Even as the ink dries on yesterday’s signing off on two major new solar power plants in California by the U.S. Department of the Interior, Secretary of the Interior Ken Salazar wasted no time in moving on to another large scale clean energy project: the controversial Cape Wind offshore wind farm planned for an area of 25 square miles on the Outer Continental Shelf (OCS) in Nantucket Sound offshore Massachusetts in a location known as Horseshoe Shoal.
Salazar signed with Cape Wind Associates, the developers behind the Cape Wind project, a lease for 28 years which will cost the company $88,278 in annual rent prior to production, and a 2 to 7 percent operating fee during production. The fee is based on revenues from selling the offshore wind energy in regional markets. It is the nation’s first lease for commercial wind energy development in the OCS.
The Cape Wind project, as it is envisioned, consists of 130 planned wind turbines that could generate a maximum electric output of 468 megawatts, with an average anticipated output of 182 megawatts. At average expected production, said the DOI, Cape Wind could produce enough energy to power more than 200,000 homes in Massachusetts while potentially generating enough power to meet 75 percent of the electricity demand for Cape Cod, Martha’s Vineyard and Nantucket Island combined. The project includes a 66.5-mile buried submarine transmission cable system, an electric service platform and two 115-kilovolt lines connecting to the mainland power grid.
Even with the DOI now having signed a lease with Cape Wind Associates, however, the project may still not come to fruition.

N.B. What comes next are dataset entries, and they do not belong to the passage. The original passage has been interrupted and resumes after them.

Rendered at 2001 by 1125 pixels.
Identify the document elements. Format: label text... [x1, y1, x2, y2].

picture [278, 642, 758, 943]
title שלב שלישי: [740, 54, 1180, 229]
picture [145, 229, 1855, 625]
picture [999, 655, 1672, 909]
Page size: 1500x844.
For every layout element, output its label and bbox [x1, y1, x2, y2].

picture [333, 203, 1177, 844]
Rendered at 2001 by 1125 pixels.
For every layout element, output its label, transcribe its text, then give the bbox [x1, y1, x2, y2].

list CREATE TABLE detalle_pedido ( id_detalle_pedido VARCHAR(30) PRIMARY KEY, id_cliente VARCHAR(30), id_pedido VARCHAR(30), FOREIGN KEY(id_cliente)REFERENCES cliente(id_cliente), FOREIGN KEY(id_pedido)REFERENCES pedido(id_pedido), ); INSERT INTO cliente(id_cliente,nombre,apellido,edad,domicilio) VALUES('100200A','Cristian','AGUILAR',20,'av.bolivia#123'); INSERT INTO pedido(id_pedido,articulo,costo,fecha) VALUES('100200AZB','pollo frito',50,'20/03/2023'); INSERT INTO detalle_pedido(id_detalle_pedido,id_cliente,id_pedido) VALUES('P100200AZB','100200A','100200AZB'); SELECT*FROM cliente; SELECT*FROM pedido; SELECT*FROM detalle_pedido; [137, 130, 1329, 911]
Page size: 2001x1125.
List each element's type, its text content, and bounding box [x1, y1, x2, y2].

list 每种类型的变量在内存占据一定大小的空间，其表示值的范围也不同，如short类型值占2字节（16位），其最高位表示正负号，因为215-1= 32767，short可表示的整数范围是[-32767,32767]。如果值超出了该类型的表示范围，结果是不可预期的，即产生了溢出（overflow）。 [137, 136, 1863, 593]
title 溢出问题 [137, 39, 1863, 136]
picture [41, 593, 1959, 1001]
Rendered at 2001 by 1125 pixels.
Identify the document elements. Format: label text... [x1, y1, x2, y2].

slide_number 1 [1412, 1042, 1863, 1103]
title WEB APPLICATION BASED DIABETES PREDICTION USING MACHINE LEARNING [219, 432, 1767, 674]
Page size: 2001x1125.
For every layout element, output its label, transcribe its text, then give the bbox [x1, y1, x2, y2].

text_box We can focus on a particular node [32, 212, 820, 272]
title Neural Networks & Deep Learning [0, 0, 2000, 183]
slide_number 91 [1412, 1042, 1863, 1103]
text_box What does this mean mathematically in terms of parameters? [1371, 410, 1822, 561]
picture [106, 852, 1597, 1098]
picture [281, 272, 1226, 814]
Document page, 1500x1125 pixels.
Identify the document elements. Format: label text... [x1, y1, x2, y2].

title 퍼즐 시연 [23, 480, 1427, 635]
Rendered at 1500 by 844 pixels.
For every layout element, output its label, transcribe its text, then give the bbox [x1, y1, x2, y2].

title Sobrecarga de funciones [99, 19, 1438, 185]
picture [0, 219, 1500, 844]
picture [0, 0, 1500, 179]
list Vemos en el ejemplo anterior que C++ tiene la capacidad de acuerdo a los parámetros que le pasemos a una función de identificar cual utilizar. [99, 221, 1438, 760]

A number of obstacles still exist, reports the AP, including “lawsuits and a deal with the utility National Grid to buy half the project’s power that is being weighed by state regulators.” Still, proponents of the plan are hopefully all will fall into place to create this offshore wind spectacle.
“We’re ready to roll up our sleeves and get to work building America’s first offshore wind farm that will create hundreds of jobs, increase our energy independence and promote a healthier and more hopeful energy future,” said Jim Gordon, President of Cape Wind, in a statement.